Task directions => Tell how many lines contain the string "Abirem" in the material underneath; the reply is that number and no more.

Data in this exercise =>
──────

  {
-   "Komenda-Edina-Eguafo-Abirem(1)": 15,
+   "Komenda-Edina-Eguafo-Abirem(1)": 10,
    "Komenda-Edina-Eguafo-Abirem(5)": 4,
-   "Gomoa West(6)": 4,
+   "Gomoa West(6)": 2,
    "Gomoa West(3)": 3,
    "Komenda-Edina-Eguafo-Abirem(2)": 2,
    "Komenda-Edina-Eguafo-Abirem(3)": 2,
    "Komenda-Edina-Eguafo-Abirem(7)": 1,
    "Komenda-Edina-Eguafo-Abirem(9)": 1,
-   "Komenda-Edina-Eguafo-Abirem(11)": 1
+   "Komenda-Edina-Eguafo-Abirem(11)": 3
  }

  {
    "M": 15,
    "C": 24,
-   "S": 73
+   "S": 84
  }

──────

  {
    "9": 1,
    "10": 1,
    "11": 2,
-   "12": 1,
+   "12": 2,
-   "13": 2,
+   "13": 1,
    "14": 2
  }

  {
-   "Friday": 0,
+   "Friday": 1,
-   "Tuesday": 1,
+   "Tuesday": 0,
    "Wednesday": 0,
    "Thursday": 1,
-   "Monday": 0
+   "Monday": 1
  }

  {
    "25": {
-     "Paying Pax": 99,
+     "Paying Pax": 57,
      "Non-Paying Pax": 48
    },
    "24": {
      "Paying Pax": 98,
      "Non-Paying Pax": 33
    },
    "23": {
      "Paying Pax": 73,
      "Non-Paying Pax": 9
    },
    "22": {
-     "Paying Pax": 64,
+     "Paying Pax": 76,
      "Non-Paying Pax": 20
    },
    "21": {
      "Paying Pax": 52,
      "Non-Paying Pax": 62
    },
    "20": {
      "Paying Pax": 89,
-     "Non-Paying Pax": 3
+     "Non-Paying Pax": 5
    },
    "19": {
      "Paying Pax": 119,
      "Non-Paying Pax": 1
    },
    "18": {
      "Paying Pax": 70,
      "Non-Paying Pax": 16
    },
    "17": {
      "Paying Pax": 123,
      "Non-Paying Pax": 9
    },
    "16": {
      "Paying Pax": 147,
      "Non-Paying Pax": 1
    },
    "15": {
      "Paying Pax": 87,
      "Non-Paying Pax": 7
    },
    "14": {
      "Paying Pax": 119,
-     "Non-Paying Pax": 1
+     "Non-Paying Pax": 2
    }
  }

──────

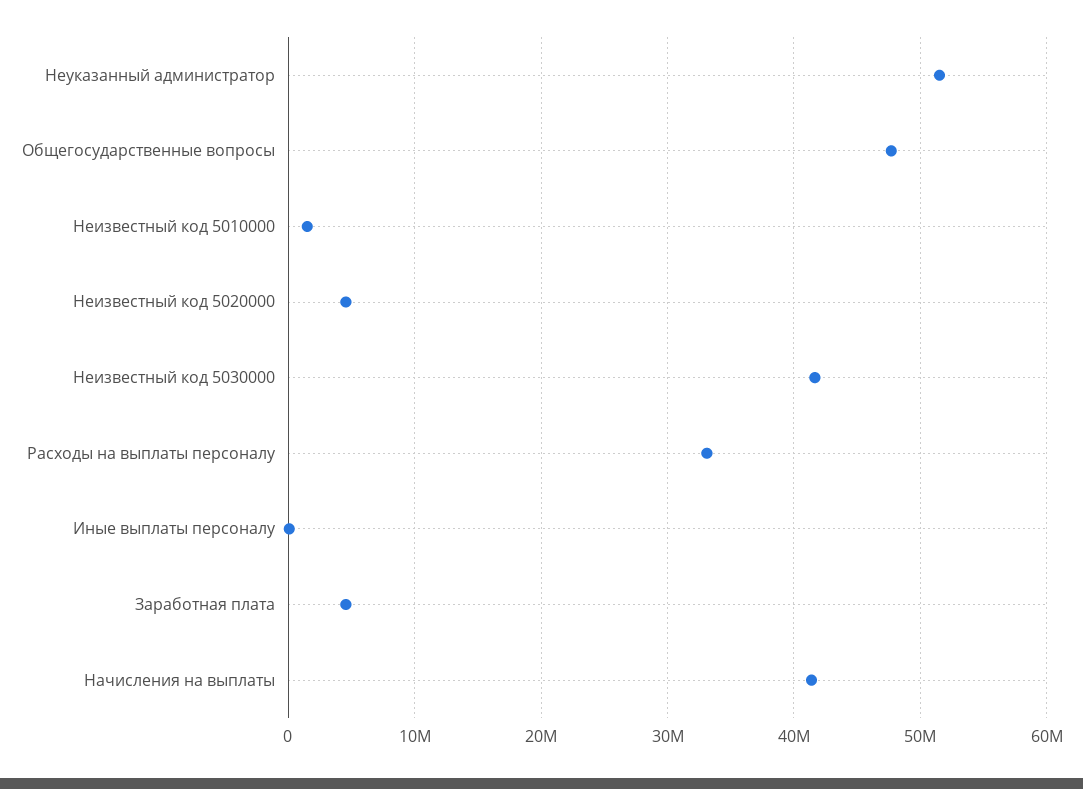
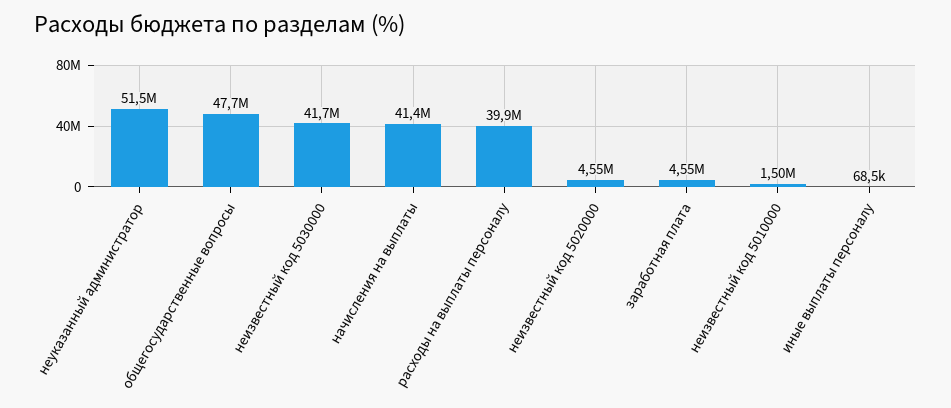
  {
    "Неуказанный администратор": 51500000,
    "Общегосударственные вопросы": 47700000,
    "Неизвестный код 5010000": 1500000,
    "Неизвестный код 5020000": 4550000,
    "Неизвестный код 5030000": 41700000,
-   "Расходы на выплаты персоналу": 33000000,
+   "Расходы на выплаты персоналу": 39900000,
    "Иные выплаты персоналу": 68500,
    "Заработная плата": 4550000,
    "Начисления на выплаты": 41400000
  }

──────

Response to the exercise => 9